### Problem details
Write out every entry exactly as it appears.

### Data to examine
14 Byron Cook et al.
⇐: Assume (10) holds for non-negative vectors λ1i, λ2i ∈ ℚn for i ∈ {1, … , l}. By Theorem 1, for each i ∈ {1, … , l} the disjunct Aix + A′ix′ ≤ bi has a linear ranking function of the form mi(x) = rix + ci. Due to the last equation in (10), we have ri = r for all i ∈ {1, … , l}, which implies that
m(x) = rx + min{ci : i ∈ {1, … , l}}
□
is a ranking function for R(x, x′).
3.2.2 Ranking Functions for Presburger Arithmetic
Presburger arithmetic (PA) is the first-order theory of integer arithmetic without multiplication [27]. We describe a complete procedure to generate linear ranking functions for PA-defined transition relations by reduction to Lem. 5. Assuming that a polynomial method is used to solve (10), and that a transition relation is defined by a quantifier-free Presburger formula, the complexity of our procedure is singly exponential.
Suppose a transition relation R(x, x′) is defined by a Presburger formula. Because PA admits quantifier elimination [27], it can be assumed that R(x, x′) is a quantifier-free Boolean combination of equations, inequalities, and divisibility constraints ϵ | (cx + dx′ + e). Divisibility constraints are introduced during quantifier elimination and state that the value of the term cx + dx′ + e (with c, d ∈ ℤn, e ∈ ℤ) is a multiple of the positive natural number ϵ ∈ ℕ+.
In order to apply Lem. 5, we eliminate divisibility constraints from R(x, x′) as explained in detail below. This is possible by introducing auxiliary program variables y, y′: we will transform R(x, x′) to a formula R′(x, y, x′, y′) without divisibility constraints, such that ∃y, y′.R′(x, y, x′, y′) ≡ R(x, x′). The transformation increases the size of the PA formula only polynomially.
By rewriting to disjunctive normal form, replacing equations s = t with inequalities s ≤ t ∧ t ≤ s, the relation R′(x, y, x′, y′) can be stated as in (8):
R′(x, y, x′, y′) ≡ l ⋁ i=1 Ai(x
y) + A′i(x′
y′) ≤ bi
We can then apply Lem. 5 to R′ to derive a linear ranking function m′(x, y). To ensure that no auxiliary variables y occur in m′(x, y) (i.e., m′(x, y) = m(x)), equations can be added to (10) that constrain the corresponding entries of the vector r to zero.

### Your response
14 Byron Cook et al.
⇐: Assume (10) holds for non-negative vectors λ1i, λ2i ∈ ℚn for i ∈ {1, … , l}. By Theorem 1, for each i ∈ {1, … , l} the disjunct Aix + A′ix′ ≤ bi has a linear ranking function of the form mi(x) = rix + ci. Due to the last equation in (10), we have ri = r for all i ∈ {1, … , l}, which implies that
m(x) = rx + min{ci : i ∈ {1, … , l}}
□
is a ranking function for R(x, x′).
3.2.2 Ranking Functions for Presburger Arithmetic
Presburger arithmetic (PA) is the first-order theory of integer arithmetic without multiplication [27]. We describe a complete procedure to generate linear ranking functions for PA-defined transition relations by reduction to Lem. 5. Assuming that a polynomial method is used to solve (10), and that a transition relation is defined by a quantifier-free Presburger formula, the complexity of our procedure is singly exponential.
Suppose a transition relation R(x, x′) is defined by a Presburger formula. Because PA admits quantifier elimination [27], it can be assumed that R(x, x′) is a quantifier-free Boolean combination of equations, inequalities, and divisibility constraints ϵ | (cx + dx′ + e). Divisibility constraints are introduced during quantifier elimination and state that the value of the term cx + dx′ + e (with c, d ∈ ℤn, e ∈ ℤ) is a multiple of the positive natural number ϵ ∈ ℕ+.
In order to apply Lem. 5, we eliminate divisibility constraints from R(x, x′) as explained in detail below. This is possible by introducing auxiliary program variables y, y′: we will transform R(x, x′) to a formula R′(x, y, x′, y′) without divisibility constraints, such that ∃y, y′.R′(x, y, x′, y′) ≡ R(x, x′). The transformation increases the size of the PA formula only polynomially.
By rewriting to disjunctive normal form, replacing equations s = t with inequalities s ≤ t ∧ t ≤ s, the relation R′(x, y, x′, y′) can be stated as in (8):
R′(x, y, x′, y′) ≡ l ⋁ i=1 Ai(x
y) + A′i(x′
y′) ≤ bi
We can then apply Lem. 5 to R′ to derive a linear ranking function m′(x, y). To ensure that no auxiliary variables y occur in m′(x, y) (i.e., m′(x, y) = m(x)), equations can be added to (10) that constrain the corresponding entries of the vector r to zero.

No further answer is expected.